La dipendenza digital è ormai un problema riconosciuto anche dalla medicina ma non tutti ne sono consapevoli.

In Italia la percentuale è del 29%, mentre il 20% dichiara di non avere nessun problema.

Nel nostro paese, come negli altri coinvolti, non ci sono differenze significative tra uomini e donne ma particolarità per reddito e fasce d’età. Dopo trentenni (37%) e teenager (35%), i più colpiti dalla dipendenza sono i quarantenni con il 34% mentre la fascia 20-29 anni è al quarto posto con il 32%.

Le persone ‘over 60’ sono quelle che hanno meno problemi (18%) con la dipendenza.

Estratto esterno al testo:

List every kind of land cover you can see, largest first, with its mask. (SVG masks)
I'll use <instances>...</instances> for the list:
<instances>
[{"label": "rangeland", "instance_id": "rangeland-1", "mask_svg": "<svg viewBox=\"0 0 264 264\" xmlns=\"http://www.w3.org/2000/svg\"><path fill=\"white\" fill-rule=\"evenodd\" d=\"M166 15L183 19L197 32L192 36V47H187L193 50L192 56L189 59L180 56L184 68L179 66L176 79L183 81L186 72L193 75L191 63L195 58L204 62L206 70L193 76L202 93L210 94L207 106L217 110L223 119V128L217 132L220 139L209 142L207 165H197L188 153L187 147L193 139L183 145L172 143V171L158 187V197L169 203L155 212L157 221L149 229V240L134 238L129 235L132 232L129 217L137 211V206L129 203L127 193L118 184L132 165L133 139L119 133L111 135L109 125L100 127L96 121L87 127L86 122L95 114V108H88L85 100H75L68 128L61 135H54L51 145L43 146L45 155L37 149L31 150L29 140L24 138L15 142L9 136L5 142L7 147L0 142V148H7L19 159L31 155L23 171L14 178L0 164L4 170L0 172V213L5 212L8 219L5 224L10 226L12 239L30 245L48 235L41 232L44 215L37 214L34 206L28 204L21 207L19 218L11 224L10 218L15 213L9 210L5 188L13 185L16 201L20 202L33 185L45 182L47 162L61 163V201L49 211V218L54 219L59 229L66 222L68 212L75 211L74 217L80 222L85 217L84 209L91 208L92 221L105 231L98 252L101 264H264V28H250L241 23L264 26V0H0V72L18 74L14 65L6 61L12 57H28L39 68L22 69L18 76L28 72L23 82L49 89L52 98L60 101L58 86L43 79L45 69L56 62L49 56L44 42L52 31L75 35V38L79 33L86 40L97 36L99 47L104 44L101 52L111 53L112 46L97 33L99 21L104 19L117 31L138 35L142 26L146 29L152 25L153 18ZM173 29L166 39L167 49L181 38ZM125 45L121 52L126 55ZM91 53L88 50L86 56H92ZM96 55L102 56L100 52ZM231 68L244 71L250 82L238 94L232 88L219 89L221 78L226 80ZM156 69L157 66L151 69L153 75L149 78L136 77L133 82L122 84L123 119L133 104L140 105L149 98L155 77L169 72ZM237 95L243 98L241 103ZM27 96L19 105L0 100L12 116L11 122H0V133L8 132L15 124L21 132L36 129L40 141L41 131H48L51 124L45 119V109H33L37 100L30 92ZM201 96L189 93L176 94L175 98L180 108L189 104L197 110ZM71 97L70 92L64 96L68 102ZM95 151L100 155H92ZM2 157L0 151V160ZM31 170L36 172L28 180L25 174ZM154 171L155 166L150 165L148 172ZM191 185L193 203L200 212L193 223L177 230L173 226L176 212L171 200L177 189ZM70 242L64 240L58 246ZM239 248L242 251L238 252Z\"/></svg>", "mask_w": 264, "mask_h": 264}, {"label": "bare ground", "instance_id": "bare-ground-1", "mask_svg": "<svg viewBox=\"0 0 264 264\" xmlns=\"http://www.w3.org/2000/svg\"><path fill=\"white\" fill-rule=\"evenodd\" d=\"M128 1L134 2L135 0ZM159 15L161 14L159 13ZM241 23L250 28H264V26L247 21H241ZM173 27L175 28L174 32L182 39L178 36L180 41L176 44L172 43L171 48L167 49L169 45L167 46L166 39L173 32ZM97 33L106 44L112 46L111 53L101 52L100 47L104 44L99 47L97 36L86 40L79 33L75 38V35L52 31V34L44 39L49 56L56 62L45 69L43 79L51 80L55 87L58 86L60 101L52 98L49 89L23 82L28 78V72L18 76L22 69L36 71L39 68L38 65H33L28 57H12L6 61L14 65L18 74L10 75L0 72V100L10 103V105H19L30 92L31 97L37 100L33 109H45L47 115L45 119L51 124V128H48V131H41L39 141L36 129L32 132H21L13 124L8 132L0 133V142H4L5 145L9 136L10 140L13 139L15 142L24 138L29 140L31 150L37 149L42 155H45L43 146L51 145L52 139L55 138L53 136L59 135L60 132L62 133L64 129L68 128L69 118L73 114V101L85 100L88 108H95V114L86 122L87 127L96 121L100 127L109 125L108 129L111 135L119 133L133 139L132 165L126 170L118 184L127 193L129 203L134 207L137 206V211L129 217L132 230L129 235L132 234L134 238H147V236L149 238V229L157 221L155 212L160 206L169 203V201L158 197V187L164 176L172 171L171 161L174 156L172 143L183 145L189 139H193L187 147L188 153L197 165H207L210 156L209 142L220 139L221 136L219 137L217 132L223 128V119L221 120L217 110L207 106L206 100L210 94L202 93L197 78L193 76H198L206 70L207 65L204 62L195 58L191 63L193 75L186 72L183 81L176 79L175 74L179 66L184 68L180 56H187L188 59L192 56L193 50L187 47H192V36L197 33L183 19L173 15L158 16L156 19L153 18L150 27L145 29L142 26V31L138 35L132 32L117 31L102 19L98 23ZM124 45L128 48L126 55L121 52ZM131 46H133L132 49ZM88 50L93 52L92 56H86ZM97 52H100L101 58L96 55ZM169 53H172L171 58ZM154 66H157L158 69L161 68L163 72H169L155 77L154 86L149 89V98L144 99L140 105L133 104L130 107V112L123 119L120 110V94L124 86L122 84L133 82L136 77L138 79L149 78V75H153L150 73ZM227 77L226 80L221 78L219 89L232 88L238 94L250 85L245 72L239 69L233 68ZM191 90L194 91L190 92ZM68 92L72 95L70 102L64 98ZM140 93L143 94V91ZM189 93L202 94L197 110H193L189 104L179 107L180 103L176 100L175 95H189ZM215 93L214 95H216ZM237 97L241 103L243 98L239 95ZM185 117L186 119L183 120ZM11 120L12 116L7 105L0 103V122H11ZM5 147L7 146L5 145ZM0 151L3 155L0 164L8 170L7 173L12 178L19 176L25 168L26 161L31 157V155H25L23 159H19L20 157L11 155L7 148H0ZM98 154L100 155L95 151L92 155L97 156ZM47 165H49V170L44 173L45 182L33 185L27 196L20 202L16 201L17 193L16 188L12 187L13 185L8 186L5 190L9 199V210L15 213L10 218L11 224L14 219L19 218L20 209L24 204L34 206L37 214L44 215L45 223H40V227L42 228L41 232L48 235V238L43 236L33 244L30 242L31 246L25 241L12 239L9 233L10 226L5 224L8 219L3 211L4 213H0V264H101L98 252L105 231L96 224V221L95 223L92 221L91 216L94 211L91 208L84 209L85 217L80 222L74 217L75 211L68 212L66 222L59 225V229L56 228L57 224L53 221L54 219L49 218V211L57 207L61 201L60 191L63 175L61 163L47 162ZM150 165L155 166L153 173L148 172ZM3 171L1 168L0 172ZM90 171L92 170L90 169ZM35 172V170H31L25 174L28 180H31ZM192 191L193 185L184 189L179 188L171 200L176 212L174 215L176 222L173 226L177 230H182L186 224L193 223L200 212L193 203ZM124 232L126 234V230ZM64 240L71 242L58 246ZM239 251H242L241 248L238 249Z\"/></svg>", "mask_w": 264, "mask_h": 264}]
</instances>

Guardando al reddito, in Italia le persone che fanno più fatica a mettere in pratica il ‘digital detox’ sono quelle a reddito medio-alto (32%) e basso (31%) mentre la fascia ad alto reddito è quella che ha meno problemi in assoluto (27%).

L’Italia è in netta controtendenza rispetto al resto del mondo.

La Cina ha la percentuale più alta di persone (43%) che dichiara di avere problemi a staccarsi dalla tecnologia, seguita da America latina (Brasile 42%, Argentina 40%, Messico 38%) e Stati Uniti (31%). Al contrario, la Germania ha la percentuale più alta (35%) di persone fortemente in disaccordo con l’idea che sia difficile fare una pausa dalla tecnologia. Seguono i Paesi Bassi (30%), il Belgio (28%), Canada e Russia (entrambi con il 27%).